Data excerpts
§
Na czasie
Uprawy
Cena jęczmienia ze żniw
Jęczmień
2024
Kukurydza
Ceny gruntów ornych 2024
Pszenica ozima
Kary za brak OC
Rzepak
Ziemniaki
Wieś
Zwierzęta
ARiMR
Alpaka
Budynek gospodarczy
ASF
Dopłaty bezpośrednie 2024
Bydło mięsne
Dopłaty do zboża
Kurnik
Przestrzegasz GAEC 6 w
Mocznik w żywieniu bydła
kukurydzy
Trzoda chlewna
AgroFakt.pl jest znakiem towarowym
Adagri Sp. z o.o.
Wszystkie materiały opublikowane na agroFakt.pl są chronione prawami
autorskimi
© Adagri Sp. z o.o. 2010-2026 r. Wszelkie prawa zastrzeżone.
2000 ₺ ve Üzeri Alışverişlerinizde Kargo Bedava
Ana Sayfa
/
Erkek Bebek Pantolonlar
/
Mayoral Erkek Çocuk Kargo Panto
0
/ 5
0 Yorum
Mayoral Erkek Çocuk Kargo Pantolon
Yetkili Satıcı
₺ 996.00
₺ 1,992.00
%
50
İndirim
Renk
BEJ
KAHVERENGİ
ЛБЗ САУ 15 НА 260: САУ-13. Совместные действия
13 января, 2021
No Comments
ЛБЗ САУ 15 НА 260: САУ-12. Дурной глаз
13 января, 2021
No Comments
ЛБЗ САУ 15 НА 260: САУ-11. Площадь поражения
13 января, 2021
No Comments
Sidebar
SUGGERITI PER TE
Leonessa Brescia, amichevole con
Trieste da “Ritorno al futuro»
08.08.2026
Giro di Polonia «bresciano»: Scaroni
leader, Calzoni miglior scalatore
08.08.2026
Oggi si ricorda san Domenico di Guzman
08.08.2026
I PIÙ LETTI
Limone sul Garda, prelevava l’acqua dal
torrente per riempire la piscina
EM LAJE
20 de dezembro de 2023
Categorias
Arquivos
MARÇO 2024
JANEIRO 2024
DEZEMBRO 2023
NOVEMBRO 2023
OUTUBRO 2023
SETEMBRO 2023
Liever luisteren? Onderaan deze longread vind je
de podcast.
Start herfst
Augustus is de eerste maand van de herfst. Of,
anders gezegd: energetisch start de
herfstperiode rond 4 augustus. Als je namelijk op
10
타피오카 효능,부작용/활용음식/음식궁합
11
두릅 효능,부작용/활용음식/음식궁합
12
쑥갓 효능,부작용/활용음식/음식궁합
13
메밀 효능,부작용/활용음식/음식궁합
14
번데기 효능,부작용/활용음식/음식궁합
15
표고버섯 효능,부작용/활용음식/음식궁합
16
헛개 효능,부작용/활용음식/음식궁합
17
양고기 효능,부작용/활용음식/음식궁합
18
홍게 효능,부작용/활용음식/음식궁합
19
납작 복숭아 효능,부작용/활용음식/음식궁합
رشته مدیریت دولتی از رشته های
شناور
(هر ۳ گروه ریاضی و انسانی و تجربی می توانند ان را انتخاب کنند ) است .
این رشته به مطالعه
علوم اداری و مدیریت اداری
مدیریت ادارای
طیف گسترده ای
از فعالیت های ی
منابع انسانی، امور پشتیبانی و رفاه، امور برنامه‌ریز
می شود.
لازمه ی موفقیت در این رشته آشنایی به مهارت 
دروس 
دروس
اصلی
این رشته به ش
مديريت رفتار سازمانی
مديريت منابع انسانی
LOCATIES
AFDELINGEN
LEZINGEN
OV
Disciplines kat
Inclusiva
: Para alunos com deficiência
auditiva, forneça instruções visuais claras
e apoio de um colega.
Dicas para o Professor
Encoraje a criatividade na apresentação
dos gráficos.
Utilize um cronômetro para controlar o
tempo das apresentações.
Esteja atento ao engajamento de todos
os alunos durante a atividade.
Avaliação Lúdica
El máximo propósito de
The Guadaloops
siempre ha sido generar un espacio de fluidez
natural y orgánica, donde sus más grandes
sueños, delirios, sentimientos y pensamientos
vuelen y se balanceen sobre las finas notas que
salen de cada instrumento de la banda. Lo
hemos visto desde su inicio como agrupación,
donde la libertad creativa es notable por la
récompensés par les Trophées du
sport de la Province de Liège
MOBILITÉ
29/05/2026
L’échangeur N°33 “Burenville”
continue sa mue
§
[WHAT THE TASK ASKS] Write out all the entries once more, exactly.

[ANSWER AREA]
Na czasie
Uprawy
Cena jęczmienia ze żniw
Jęczmień
2024
Kukurydza
Ceny gruntów ornych 2024
Pszenica ozima
Kary za brak OC
Rzepak
Ziemniaki
Wieś
Zwierzęta
ARiMR
Alpaka
Budynek gospodarczy
ASF
Dopłaty bezpośrednie 2024
Bydło mięsne
Dopłaty do zboża
Kurnik
Przestrzegasz GAEC 6 w
Mocznik w żywieniu bydła
kukurydzy
Trzoda chlewna
AgroFakt.pl jest znakiem towarowym
Adagri Sp. z o.o.
Wszystkie materiały opublikowane na agroFakt.pl są chronione prawami
autorskimi
© Adagri Sp. z o.o. 2010-2026 r. Wszelkie prawa zastrzeżone.
2000 ₺ ve Üzeri Alışverişlerinizde Kargo Bedava
Ana Sayfa
/
Erkek Bebek Pantolonlar
/
Mayoral Erkek Çocuk Kargo Panto
0
/ 5
0 Yorum
Mayoral Erkek Çocuk Kargo Pantolon
Yetkili Satıcı
₺ 996.00
₺ 1,992.00
%
50
İndirim
Renk
BEJ
KAHVERENGİ
ЛБЗ САУ 15 НА 260: САУ-13. Совместные действия
13 января, 2021
No Comments
ЛБЗ САУ 15 НА 260: САУ-12. Дурной глаз
13 января, 2021
No Comments
ЛБЗ САУ 15 НА 260: САУ-11. Площадь поражения
13 января, 2021
No Comments
Sidebar
SUGGERITI PER TE
Leonessa Brescia, amichevole con
Trieste da “Ritorno al futuro»
08.08.2026
Giro di Polonia «bresciano»: Scaroni
leader, Calzoni miglior scalatore
08.08.2026
Oggi si ricorda san Domenico di Guzman
08.08.2026
I PIÙ LETTI
Limone sul Garda, prelevava l’acqua dal
torrente per riempire la piscina
EM LAJE
20 de dezembro de 2023
Categorias
Arquivos
MARÇO 2024
JANEIRO 2024
DEZEMBRO 2023
NOVEMBRO 2023
OUTUBRO 2023
SETEMBRO 2023
Liever luisteren? Onderaan deze longread vind je
de podcast.
Start herfst
Augustus is de eerste maand van de herfst. Of,
anders gezegd: energetisch start de
herfstperiode rond 4 augustus. Als je namelijk op
10
타피오카 효능,부작용/활용음식/음식궁합
11
두릅 효능,부작용/활용음식/음식궁합
12
쑥갓 효능,부작용/활용음식/음식궁합
13
메밀 효능,부작용/활용음식/음식궁합
14
번데기 효능,부작용/활용음식/음식궁합
15
표고버섯 효능,부작용/활용음식/음식궁합
16
헛개 효능,부작용/활용음식/음식궁합
17
양고기 효능,부작용/활용음식/음식궁합
18
홍게 효능,부작용/활용음식/음식궁합
19
납작 복숭아 효능,부작용/활용음식/음식궁합
رشته مدیریت دولتی از رشته های
شناور
(هر ۳ گروه ریاضی و انسانی و تجربی می توانند ان را انتخاب کنند ) است .
این رشته به مطالعه
علوم اداری و مدیریت اداری
مدیریت ادارای
طیف گسترده ای
از فعالیت های ی
منابع انسانی، امور پشتیبانی و رفاه، امور برنامه‌ریز
می شود.
لازمه ی موفقیت در این رشته آشنایی به مهارت 
دروس 
دروس
اصلی
این رشته به ش
مديريت رفتار سازمانی
مديريت منابع انسانی
LOCATIES
AFDELINGEN
LEZINGEN
OV
Disciplines kat
Inclusiva
: Para alunos com deficiência
auditiva, forneça instruções visuais claras
e apoio de um colega.
Dicas para o Professor
Encoraje a criatividade na apresentação
dos gráficos.
Utilize um cronômetro para controlar o
tempo das apresentações.
Esteja atento ao engajamento de todos
os alunos durante a atividade.
Avaliação Lúdica
El máximo propósito de
The Guadaloops
siempre ha sido generar un espacio de fluidez
natural y orgánica, donde sus más grandes
sueños, delirios, sentimientos y pensamientos
vuelen y se balanceen sobre las finas notas que
salen de cada instrumento de la banda. Lo
hemos visto desde su inicio como agrupación,
donde la libertad creativa es notable por la
récompensés par les Trophées du
sport de la Province de Liège
MOBILITÉ
29/05/2026
L’échangeur N°33 “Burenville”
continue sa mue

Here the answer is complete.